Problem set:
**A.** Answer these questions from the Nancy Wake article:
(i) What nickname was Nancy Wake known by for her ability to evade the Germans?
(ii) Who described her as "a devastatingly effective saboteur and spy"?
(iii) In what city and country was she born?
**B.** Please pick up the Nancy Wake article after its last sentence and keep writing it.

[[ Source extract, beginning ]]

SYDNEY  (AFP)---Nancy Wake, Australia's greatest World War II heroine and a prominent figure in the French Resistance known as the "The White Mouse"  for her ability to evade the Germans, has died in London.   


Australian  Prime Minister Julia Gillard said the woman who was once the Gestapo's most wanted person, was "a devastatingly effective saboteur and spy".

"Nancy  Wake was a woman of exceptional courage and resourcefulness whose daring exploits saved the lives of hundreds of Allied personnel and helped bring the Nazi occupation of France to an end," Gillard said. 
Wake,  who died in a London hospital on Sunday just days short of her 99th birthday, was the nation's most decorated servicewoman from WWII, holding France's Legion d'Honneur, Britain's George Medal and the US Medal of Freedom. 

Born  in Wellington, New Zealand, she grew up in Australia and politicians in  both countries led tributes to the woman who survived several firefights with the enemy, being shot at in a pursuit and a brief imprisonment during the war.

[[ Source extract, end ]]
[[ Data, beginning ]]

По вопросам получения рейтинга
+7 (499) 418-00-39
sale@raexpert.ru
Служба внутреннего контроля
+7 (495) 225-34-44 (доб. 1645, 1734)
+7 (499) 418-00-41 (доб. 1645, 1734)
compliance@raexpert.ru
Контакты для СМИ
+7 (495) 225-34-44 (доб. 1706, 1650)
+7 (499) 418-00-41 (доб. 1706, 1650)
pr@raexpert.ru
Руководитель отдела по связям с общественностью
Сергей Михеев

[[ Data, end ]]
[[ Data, beginning ]]

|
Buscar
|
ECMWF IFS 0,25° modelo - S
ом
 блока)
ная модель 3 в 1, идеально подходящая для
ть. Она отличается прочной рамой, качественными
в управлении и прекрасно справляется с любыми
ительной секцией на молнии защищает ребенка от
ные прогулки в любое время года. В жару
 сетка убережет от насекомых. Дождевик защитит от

[[ Data, end ]]

Task answers:
**A.**
(i) "The White Mouse"
(ii) Australian Prime Minister Julia Gillard
(iii) Wellington, New Zealand

**B.**
New  Zealand's Veterans' Affairs Minister Judith Collins described Wake as "a woman of exceptional courage and tenacity, who cast aside all regard for her own safety and put the cause of freedom first". 

Australian National Party leader Warren Truss said Wake's heroic achievements "are the stuff of legend". 

"And all Australians feel very proud of this wonderful woman," he said.   
                
Wake ran away from home aged 16 and by the early 1930s was living in Paris, where she worked as a journalist. 
Witnesses  to the rise of fascism in Europe, Wake and her wealthy industrialist husband Henri Fiocca joined the fledgling Resistance after France's surrender in 1940. 

She once described a visit to Austria in 1933 as a first-hand look at Nazi cruelty. 

"In  Vienna they had a big wheel and they had the Jews tied to it, and the stormtroopers were there, whipping them. When we were going out of Vienna they took our photos. That was my experience of Hitler," Wake said. 

Wake  and her husband helped Allied servicemen and Jewish refugees escape into Spain before she took her partner's advice and fled to England in 1943, where she began work in special operations. 

She parachuted back into France in April 1944 before D-Day, tasked withhelping distribute weapons to Resistance fighters. 

"In  those days it was safer, or a woman had more chance than a man, to get around, because the Germans were taking men out just like that," she later recounted. 

Wake  was never to see Fiocca again, learning only after the liberation of France that he had been killed by the Gestapo in August 1943.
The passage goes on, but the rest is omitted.